Background:
I currently have a small research cluster of 8 servers, which are colocated in the same data center via per-unit space rent. All of the networking is done via this data center 10G switches.
However this setup is no longer sustainable due to rapidly growing volumes of data (~100 tb at the moment, which is partitioned between servers, which are packed with SSDs under RAID6, which themselves pose a bottleneck), and need for larger computational capacities.
Data usage will rise to a 250-300tb in a year, and up to 1pb in 2 years, so I need a scalable solution.
I decided to go with an all-flash CephFS + a large HDD-based cold backup storage.
Problem:
I have chosen the hardware for ceph, and for the cluster extension, and all that is left is a 100G top of rack switch with preferably 32+ ports (to be able to connect the whole rack into a single 100G network).

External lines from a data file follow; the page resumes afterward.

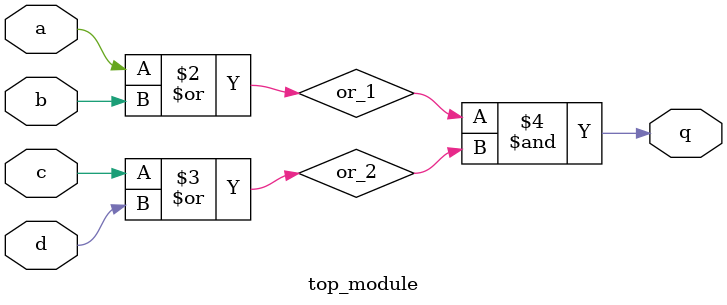
<source format=sv>
module top_module (
  input a, 
  input b, 
  input c, 
  input d,
  output q
);
  
  reg or_1, or_2;
  
  always @(*) begin
    or_1 = a | b;
    or_2 = c | d;
    q = or_1 & or_2;
  end
  
endmodule

</source>
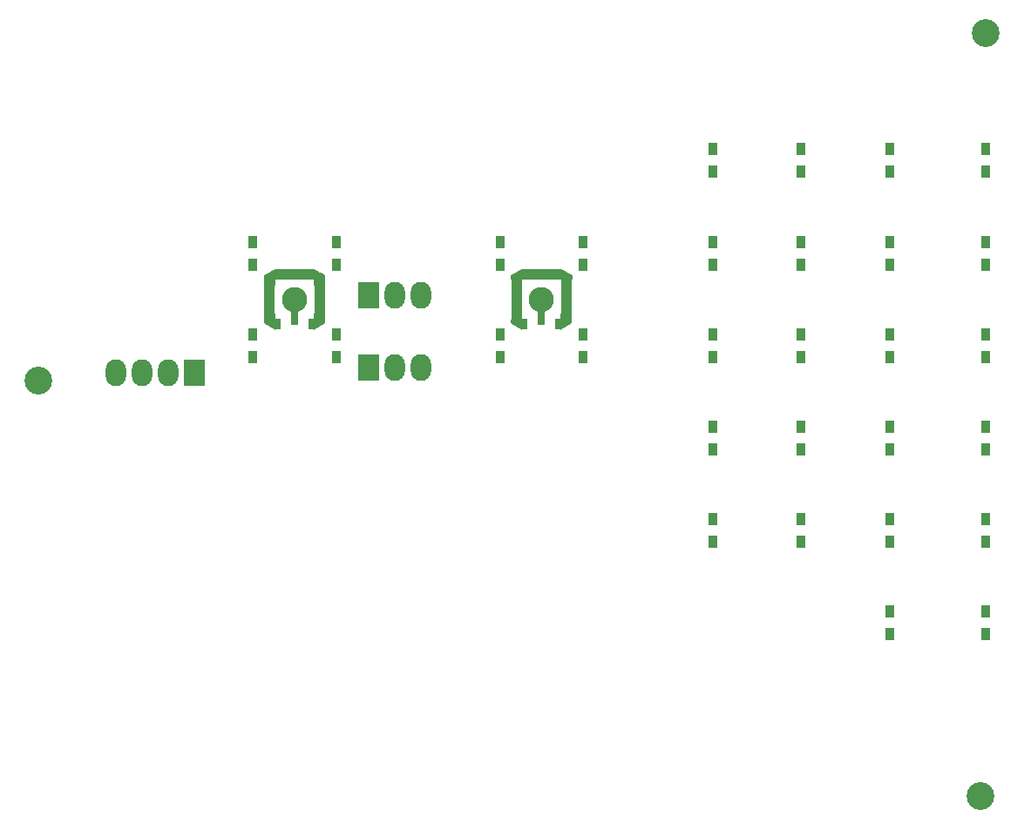
<source format=gbr>
G04 #@! TF.GenerationSoftware,KiCad,Pcbnew,(5.1.4-0-10_14)*
G04 #@! TF.CreationDate,2019-10-31T09:52:31+01:00*
G04 #@! TF.ProjectId,EWI_Left,4557495f-4c65-4667-942e-6b696361645f,-*
G04 #@! TF.SameCoordinates,Original*
G04 #@! TF.FileFunction,Soldermask,Top*
G04 #@! TF.FilePolarity,Negative*
%FSLAX46Y46*%
G04 Gerber Fmt 4.6, Leading zero omitted, Abs format (unit mm)*
G04 Created by KiCad (PCBNEW (5.1.4-0-10_14)) date 2019-10-31 09:52:31*
%MOMM*%
%LPD*%
G04 APERTURE LIST*
%ADD10R,0.900000X1.200000*%
%ADD11R,2.000000X2.600000*%
%ADD12O,2.000000X2.600000*%
%ADD13C,2.700000*%
%ADD14C,0.867506*%
%ADD15C,0.100000*%
%ADD16R,0.608000X1.090000*%
%ADD17R,1.090000X3.920000*%
%ADD18C,2.450000*%
%ADD19R,0.640000X2.450000*%
%ADD20R,3.920000X1.090000*%
G04 APERTURE END LIST*
D10*
X87796850Y-60358876D03*
X87796850Y-58158876D03*
D11*
X58140000Y-61870000D03*
D12*
X55600000Y-61870000D03*
X53060000Y-61870000D03*
X50520000Y-61870000D03*
D11*
X75060000Y-54370000D03*
D12*
X77600000Y-54370000D03*
X80140000Y-54370000D03*
D11*
X75020000Y-61370000D03*
D12*
X77560000Y-61370000D03*
X80100000Y-61370000D03*
D13*
X135030000Y-28900000D03*
X134530000Y-103070000D03*
X42960000Y-62660000D03*
D10*
X135016850Y-42368876D03*
X135016850Y-40168876D03*
X135016850Y-51368876D03*
X135016850Y-49168876D03*
X135016850Y-60358876D03*
X135016850Y-58158876D03*
X135016850Y-69348876D03*
X135016850Y-67148876D03*
X135016850Y-78338876D03*
X135016850Y-76138876D03*
X135016850Y-87328876D03*
X135016850Y-85128876D03*
X125666850Y-42368876D03*
X125666850Y-40168876D03*
X125666850Y-51368876D03*
X125666850Y-49168876D03*
X125666850Y-60358876D03*
X125666850Y-58158876D03*
X125666850Y-69348876D03*
X125666850Y-67148876D03*
X125666850Y-78338876D03*
X125666850Y-76138876D03*
X125666850Y-87328876D03*
X125666850Y-85128876D03*
X117056850Y-42368876D03*
X117056850Y-40168876D03*
X117056850Y-51368876D03*
X117056850Y-49168876D03*
X117056850Y-60358876D03*
X117056850Y-58158876D03*
X117056850Y-69348876D03*
X117056850Y-67148876D03*
X117056850Y-78338876D03*
X117056850Y-76138876D03*
X108526850Y-42368876D03*
X108526850Y-40168876D03*
X108526850Y-51368876D03*
X108526850Y-49168876D03*
X108526850Y-60358876D03*
X108526850Y-58158876D03*
X108526850Y-69348876D03*
X108526850Y-67148876D03*
X108526850Y-78338876D03*
X108526850Y-76138876D03*
X95866850Y-49168876D03*
X95866850Y-51368876D03*
X95866850Y-60358876D03*
X95866850Y-58158876D03*
X87796850Y-49168876D03*
X87796850Y-51368876D03*
X71896850Y-49168876D03*
X71896850Y-51368876D03*
X71896850Y-60358876D03*
X71896850Y-58158876D03*
X63826850Y-49168876D03*
X63826850Y-51368876D03*
X63826850Y-60358876D03*
X63826850Y-58158876D03*
D14*
X65456850Y-56908876D03*
D15*
G36*
X66001850Y-57721376D02*
G01*
X64911850Y-57096376D01*
X64911850Y-56721376D01*
X66001850Y-56096376D01*
X66001850Y-57721376D01*
X66001850Y-57721376D01*
G37*
D14*
X65456850Y-52608876D03*
D15*
G36*
X66001850Y-53421376D02*
G01*
X64911850Y-52796376D01*
X64911850Y-52421376D01*
X66001850Y-51796376D01*
X66001850Y-53421376D01*
X66001850Y-53421376D01*
G37*
D14*
X70256850Y-56908876D03*
D15*
G36*
X69711850Y-56096376D02*
G01*
X70801850Y-56721376D01*
X70801850Y-57096376D01*
X69711850Y-57721376D01*
X69711850Y-56096376D01*
X69711850Y-56096376D01*
G37*
D16*
X66256850Y-57158876D03*
D17*
X70271850Y-54758876D03*
D18*
X67856850Y-54758876D03*
D19*
X67856850Y-56008876D03*
D17*
X65441850Y-54758876D03*
D20*
X67856850Y-52343876D03*
D16*
X69456850Y-57158876D03*
D14*
X70306850Y-52608876D03*
D15*
G36*
X69761850Y-51796376D02*
G01*
X70851850Y-52421376D01*
X70851850Y-52796376D01*
X69761850Y-53421376D01*
X69761850Y-51796376D01*
X69761850Y-51796376D01*
G37*
D14*
X89436850Y-56908876D03*
D15*
G36*
X89981850Y-57721376D02*
G01*
X88891850Y-57096376D01*
X88891850Y-56721376D01*
X89981850Y-56096376D01*
X89981850Y-57721376D01*
X89981850Y-57721376D01*
G37*
D14*
X89436850Y-52608876D03*
D15*
G36*
X89981850Y-53421376D02*
G01*
X88891850Y-52796376D01*
X88891850Y-52421376D01*
X89981850Y-51796376D01*
X89981850Y-53421376D01*
X89981850Y-53421376D01*
G37*
D14*
X94236850Y-56908876D03*
D15*
G36*
X93691850Y-56096376D02*
G01*
X94781850Y-56721376D01*
X94781850Y-57096376D01*
X93691850Y-57721376D01*
X93691850Y-56096376D01*
X93691850Y-56096376D01*
G37*
D16*
X90236850Y-57158876D03*
D17*
X94251850Y-54758876D03*
D18*
X91836850Y-54758876D03*
D19*
X91836850Y-56008876D03*
D17*
X89421850Y-54758876D03*
D20*
X91836850Y-52343876D03*
D16*
X93436850Y-57158876D03*
D14*
X94286850Y-52608876D03*
D15*
G36*
X93741850Y-51796376D02*
G01*
X94831850Y-52421376D01*
X94831850Y-52796376D01*
X93741850Y-53421376D01*
X93741850Y-51796376D01*
X93741850Y-51796376D01*
G37*
M02*

</source>
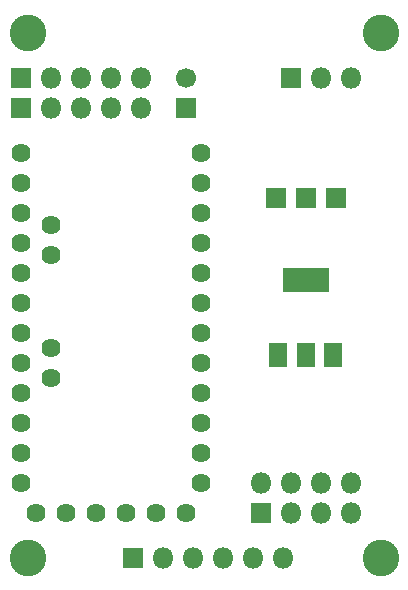
<source format=gbr>
%TF.GenerationSoftware,KiCad,Pcbnew,(5.1.6)-1*%
%TF.CreationDate,2020-12-25T18:58:44-03:00*%
%TF.ProjectId,nRF24L01_Arduino,6e524632-344c-4303-915f-41726475696e,rev?*%
%TF.SameCoordinates,Original*%
%TF.FileFunction,Soldermask,Top*%
%TF.FilePolarity,Negative*%
%FSLAX46Y46*%
G04 Gerber Fmt 4.6, Leading zero omitted, Abs format (unit mm)*
G04 Created by KiCad (PCBNEW (5.1.6)-1) date 2020-12-25 18:58:44*
%MOMM*%
%LPD*%
G01*
G04 APERTURE LIST*
%ADD10C,3.100000*%
%ADD11R,1.800000X1.800000*%
%ADD12O,1.800000X1.800000*%
%ADD13C,1.624000*%
%ADD14R,3.900000X2.100000*%
%ADD15R,1.600000X2.100000*%
%ADD16R,1.700000X1.700000*%
%ADD17C,1.700000*%
G04 APERTURE END LIST*
D10*
%TO.C,J12*%
X94615000Y-99060000D03*
%TD*%
%TO.C,J13*%
X64770000Y-54610000D03*
%TD*%
%TO.C,J14*%
X94615000Y-54610000D03*
%TD*%
%TO.C,J11*%
X64770000Y-99060000D03*
%TD*%
D11*
%TO.C,J4*%
X73660000Y-99060000D03*
D12*
X76200000Y-99060000D03*
X78740000Y-99060000D03*
X81280000Y-99060000D03*
X83820000Y-99060000D03*
X86360000Y-99060000D03*
%TD*%
D13*
%TO.C,Mod1*%
X65405000Y-95250000D03*
X67945000Y-95250000D03*
X70485000Y-95250000D03*
X73025000Y-95250000D03*
X75565000Y-95250000D03*
X78105000Y-95250000D03*
X79375000Y-92710000D03*
X79375000Y-90170000D03*
X79375000Y-87630000D03*
X79375000Y-85090000D03*
X79375000Y-82550000D03*
X79375000Y-80010000D03*
X79375000Y-77470000D03*
X79375000Y-74930000D03*
X79375000Y-72390000D03*
X79375000Y-69850000D03*
X79375000Y-67310000D03*
X79375000Y-64770000D03*
X64135000Y-92710000D03*
X64135000Y-90170000D03*
X64135000Y-87630000D03*
X64135000Y-85090000D03*
X64135000Y-82550000D03*
X64135000Y-80010000D03*
X64135000Y-77470000D03*
X64135000Y-74930000D03*
X64135000Y-72390000D03*
X64135000Y-69850000D03*
X64135000Y-67310000D03*
X64135000Y-64770000D03*
X66675000Y-83820000D03*
X66675000Y-81280000D03*
X66675000Y-73406000D03*
X66675000Y-70866000D03*
%TD*%
D14*
%TO.C,CI1*%
X88265000Y-75590000D03*
D15*
X88265000Y-81890000D03*
X90565000Y-81890000D03*
X85965000Y-81890000D03*
%TD*%
D11*
%TO.C,J1*%
X64135000Y-60960000D03*
D12*
X66675000Y-60960000D03*
X69215000Y-60960000D03*
X71755000Y-60960000D03*
X74295000Y-60960000D03*
%TD*%
%TO.C,J2*%
X74295000Y-58420000D03*
X71755000Y-58420000D03*
X69215000Y-58420000D03*
X66675000Y-58420000D03*
D11*
X64135000Y-58420000D03*
%TD*%
%TO.C,JP1*%
X90805000Y-68580000D03*
X88265000Y-68580000D03*
X85725000Y-68580000D03*
%TD*%
%TO.C,Mod2*%
X84455000Y-95250000D03*
D12*
X84455000Y-92710000D03*
X86995000Y-95250000D03*
X86995000Y-92710000D03*
X89535000Y-95250000D03*
X89535000Y-92710000D03*
X92075000Y-95250000D03*
X92075000Y-92710000D03*
%TD*%
D16*
%TO.C,C1*%
X78105000Y-60960000D03*
D17*
X78105000Y-58460000D03*
%TD*%
D11*
%TO.C,J3*%
X86995000Y-58420000D03*
D12*
X89535000Y-58420000D03*
X92075000Y-58420000D03*
%TD*%
M02*

</source>
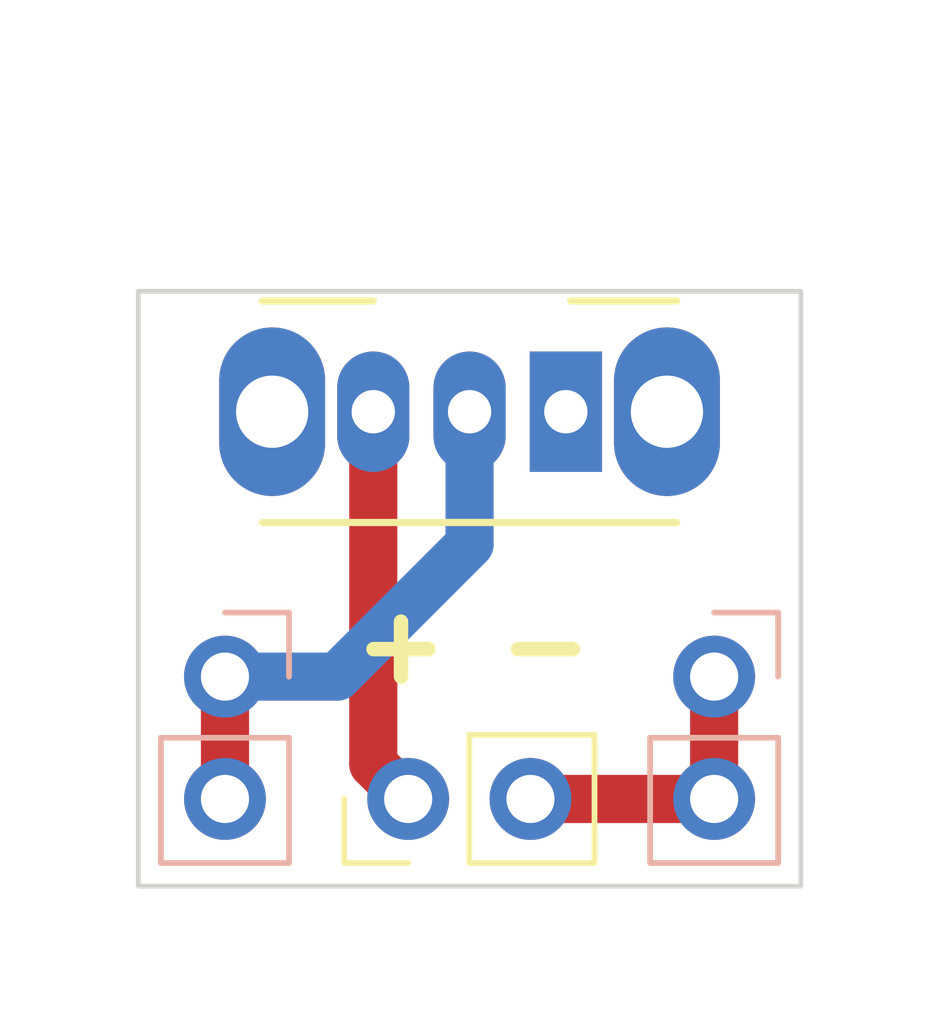
<source format=kicad_pcb>
(kicad_pcb (version 20221018) (generator pcbnew)

  (general
    (thickness 1.6)
  )

  (paper "A4")
  (layers
    (0 "F.Cu" signal)
    (31 "B.Cu" signal)
    (32 "B.Adhes" user "B.Adhesive")
    (33 "F.Adhes" user "F.Adhesive")
    (34 "B.Paste" user)
    (35 "F.Paste" user)
    (36 "B.SilkS" user "B.Silkscreen")
    (37 "F.SilkS" user "F.Silkscreen")
    (38 "B.Mask" user)
    (39 "F.Mask" user)
    (40 "Dwgs.User" user "User.Drawings")
    (41 "Cmts.User" user "User.Comments")
    (42 "Eco1.User" user "User.Eco1")
    (43 "Eco2.User" user "User.Eco2")
    (44 "Edge.Cuts" user)
    (45 "Margin" user)
    (46 "B.CrtYd" user "B.Courtyard")
    (47 "F.CrtYd" user "F.Courtyard")
    (48 "B.Fab" user)
    (49 "F.Fab" user)
    (50 "User.1" user)
    (51 "User.2" user)
    (52 "User.3" user)
    (53 "User.4" user)
    (54 "User.5" user)
    (55 "User.6" user)
    (56 "User.7" user)
    (57 "User.8" user)
    (58 "User.9" user)
  )

  (setup
    (pad_to_mask_clearance 0)
    (pcbplotparams
      (layerselection 0x00010fc_ffffffff)
      (plot_on_all_layers_selection 0x0000000_00000000)
      (disableapertmacros false)
      (usegerberextensions false)
      (usegerberattributes true)
      (usegerberadvancedattributes true)
      (creategerberjobfile true)
      (dashed_line_dash_ratio 12.000000)
      (dashed_line_gap_ratio 3.000000)
      (svgprecision 4)
      (plotframeref false)
      (viasonmask false)
      (mode 1)
      (useauxorigin false)
      (hpglpennumber 1)
      (hpglpenspeed 20)
      (hpglpendiameter 15.000000)
      (dxfpolygonmode true)
      (dxfimperialunits true)
      (dxfusepcbnewfont true)
      (psnegative false)
      (psa4output false)
      (plotreference true)
      (plotvalue true)
      (plotinvisibletext false)
      (sketchpadsonfab false)
      (subtractmaskfromsilk false)
      (outputformat 1)
      (mirror false)
      (drillshape 1)
      (scaleselection 1)
      (outputdirectory "")
    )
  )

  (net 0 "")
  (net 1 "GND")
  (net 2 "+BATT")
  (net 3 "unconnected-(SW1-A-Pad1)")
  (net 4 "Net-(J1-Pin_1)")

  (footprint "Connector_PinHeader_2.54mm:PinHeader_1x02_P2.54mm_Vertical" (layer "F.Cu") (at 7.475 10.54 90))

  (footprint "Button_Switch_THT:SW_CuK_OS102011MA1QN1_SPDT_Angled" (layer "F.Cu") (at 10.75 2.5 180))

  (footprint "Connector_PinHeader_2.54mm:PinHeader_1x02_P2.54mm_Vertical" (layer "B.Cu") (at 3.67 8 180))

  (footprint "Connector_PinHeader_2.54mm:PinHeader_1x02_P2.54mm_Vertical" (layer "B.Cu") (at 13.83 8 180))

  (gr_rect (start 1.87 0) (end 15.63 12.35)
    (stroke (width 0.1) (type default)) (fill none) (layer "Edge.Cuts") (tstamp 4d56308b-c830-434d-9f44-13809e6101e5))
  (gr_text "+ -" (at 6.2 8.2) (layer "F.SilkS") (tstamp 5941c067-b116-4e54-9c16-f06c06a60045)
    (effects (font (size 1.5 1.5) (thickness 0.3) bold) (justify left bottom))
  )

  (segment (start 13.83 8) (end 13.83 10.54) (width 1) (layer "F.Cu") (net 1) (tstamp 39ec6958-214f-47dc-a265-06814252bac9))
  (segment (start 10.015 10.54) (end 13.83 10.54) (width 1) (layer "F.Cu") (net 1) (tstamp 5fb0900d-6c1b-41af-a414-d99eb0cfd9d4))
  (segment (start 6.75 2.5) (end 6.75 9.815) (width 1) (layer "F.Cu") (net 2) (tstamp 7c675700-a97a-409e-8550-d9080b1ed8e1))
  (segment (start 6.75 9.815) (end 7.475 10.54) (width 1) (layer "F.Cu") (net 2) (tstamp f1182145-73fe-4061-875e-6dbd0c274b12))
  (segment (start 3.67 8) (end 3.67 10.54) (width 1) (layer "F.Cu") (net 4) (tstamp 80d911f2-2140-4d16-a453-0a36fb9ff9cd))
  (segment (start 8.75 2.5) (end 8.75 5.25) (width 1) (layer "B.Cu") (net 4) (tstamp 4711cc40-81c5-4a2c-8ec8-b1acbafcdaa6))
  (segment (start 8.75 5.25) (end 6 8) (width 1) (layer "B.Cu") (net 4) (tstamp 7da8e2b6-c7fa-4209-b23d-21dc0f5cb40c))
  (segment (start 6 8) (end 3.67 8) (width 1) (layer "B.Cu") (net 4) (tstamp 980609f3-b95e-4722-b0bc-5b92af5ab97e))

)

</source>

40/100G is absolutely needed for the network not to be a bottleneck.
I believe that suitable switches that satisfy my purposes are:
-
Mellanox SN3700C - 32x QSFP28 (SN2100 has only 16 QSFP28 ports, and is therefore not future-proof)
-
Cisco 3232C - 32x QSFP28
-
Juniper QFX5120 - 32 x QSFP28
Question:
Which of the switches (if any) would make a good choice for a top of the rack switch, and be able to do routing and support an ACL? Or do I need an additional switch for that purpose?
Unfortunately I do not have a networking background, so I would be grateful for any advice or useful materials/links.